Age, antenatal and postnatal care

The age of the mother is an important determinant in the outcome of her pregnancy, especially in developing countries where child marriage is still a common practice. Delaying the age when mothers have their first child by one year was associated with a 9% decrease in the odds (OR = 0.909, p = 0.001) of stunting (Table 3) and this is higher than the 7% per year reduction reported in Kenya [47]. Analysis of the effect of antenatal care shows that the number of ANC visits before delivery and place of delivery were significantly associated with childhood stunting (Tables 3). Mothers who regularly visit ANC clinics are more likely to be living in urban areas, wealthy and/or educated. Therefore, care should be taken in the interpretation of these findings. Having at least 4 ANC visits decreases the odds of stunting by 24% when compared with no ANC visits (Table 3). According to the latest national survey, 32% mothers had at least 4 four ANC visits [16]. Similar to our findings, having less than 4 ANC visits was significantly associated with higher odds of childhood stunting in Tanzania [21] and Indonesia [32]. For every ANC visit a mother makes, the odds of stunting were lowered by 7% (Table 3).

The protective effect of having “enough” time between consecutive births has been published previous Ethiopian studies [20, 34, 48]. Our analysis found that delaying birth interval by one month resulted in a 1% reduction in the odds of childhood stunting (Table 3). Mothers who have access to family planning services and have enough autonomy to decide when to have a baby are probably living in urban areas, have some education and/or are economically better off than their counterparts. In 2016, 74% of Ethiopian women gave birth at home [16] and mothers who gave birth at home were 33% more likely to have a stunted child when compared with those who gave birth at a health facility (Table 3). A small sample size case-control study by Kahssay found the place of delivery not to be a significant predictor of stunting in Ethiopia [34]. Home delivery was associated with a 24% increased odds of stunting in Tanzania [21] and 65% increase in Libya [26]. Women who deliver in a health facility are more likely to get prenatal and postnatal services, medical help for childbirth complications, vaccinations, and possibly nutritional counseling. Thus, Ethiopia needs to work on increasing health facility access and encourage pregnant women to follow ANC services and deliver in health facilities.

In a country where only 2% of women complete primary school and 4% have completed secondary or above [16], there is an urgent need to focus on girls’ education. If the protective effect of education is to bear any fruit, advocating for primary education for girls is not sufficient and girls ought to be encouraged to pursue secondary or above education.

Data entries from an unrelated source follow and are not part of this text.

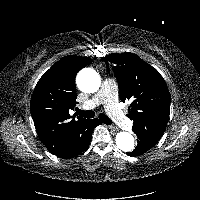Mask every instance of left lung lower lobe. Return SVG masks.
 I'll return each mask as SVG.
<instances>
[{
  "instance_id": "obj_1",
  "label": "left lung lower lobe",
  "mask_w": 200,
  "mask_h": 200,
  "mask_svg": "<svg viewBox=\"0 0 200 200\" xmlns=\"http://www.w3.org/2000/svg\"><path fill=\"white\" fill-rule=\"evenodd\" d=\"M136 136H137V146L132 152L127 153L128 156L135 157V156L144 154L157 144V141L154 139L140 136V135H136Z\"/></svg>"
}]
</instances>
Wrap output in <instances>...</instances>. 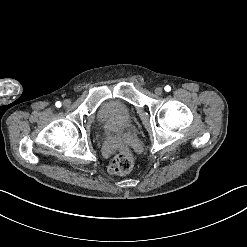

This paper is based on data from the 2016 EDHS which is a cross-sectional study. Thus, there are some limitations associated with such types of studies. First, it is difficult to determine causation from cross-sectional studies. Secondly, the DHS uses self-reported information which is subject to recall bias. Furthermore, the measurement of maternal autonomy did not include information about when the respondent started to work which means the duration of employment was not clearly defined. Joint decision making by both partners does not necessarily mean that the woman was given equal decision-making.


This study showed that maternal educational level, maternal autonomy, maternal height, and BMI, number of antenatal care clinic (ANC) visits, and delivery in a health facility were significant predictors of stunting. Increasing maternal educational level reduced the odds of childhood stunting by 6.8% for every year a girl spends in school. Underweight and short stature mothers had higher odds of stunting when compared to their normal weight and taller counterparts. And mothers delivering in health facilities had 23% lower odds of stunting and underweight mothers were 2.4 more likely to give birth to a stunted child. Therefore, prioritizing the education of girls and improving their access to reproductive health services should be included in the policies aiming to combat stunting in Ethiopia.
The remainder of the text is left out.